Instructions to follow: Each line from the one containing "number of riders" through the end of the data must be retyped exactly, and no other line.

Stored data entries:

Segment Open

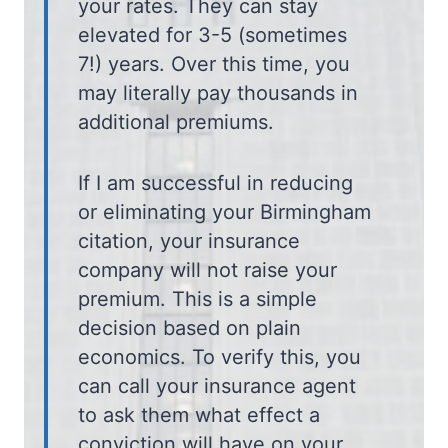
your rates. They can stay
elevated for 3-5 (sometimes
7!) years. Over this time, you
may literally pay thousands in
additional premiums.
If I am successful in reducing
or eliminating your Birmingham
citation, your insurance
company will not raise your
premium. This is a simple
decision based on plain
economics. To verify this, you
can call your insurance agent
to ask them what effect a
conviction will have on your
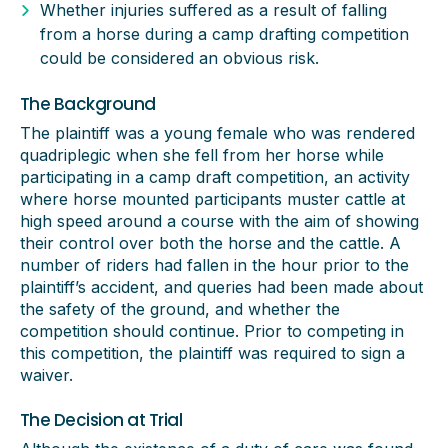
Whether injuries suffered as a result of falling
from a horse during a camp drafting competition
could be considered an obvious risk.
The Background
The plaintiff was a young female who was rendered
quadriplegic when she fell from her horse while
participating in a camp draft competition, an activity
where horse mounted participants muster cattle at
high speed around a course with the aim of showing
their control over both the horse and the cattle. A
number of riders had fallen in the hour prior to the
plaintiff’s accident, and queries had been made about
the safety of the ground, and whether the
competition should continue. Prior to competing in
this competition, the plaintiff was required to sign a
waiver.
The Decision at Trial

Segment Closed

Your solution:
number of riders had fallen in the hour prior to the
plaintiff’s accident, and queries had been made about
the safety of the ground, and whether the
competition should continue. Prior to competing in
this competition, the plaintiff was required to sign a
waiver.
The Decision at Trial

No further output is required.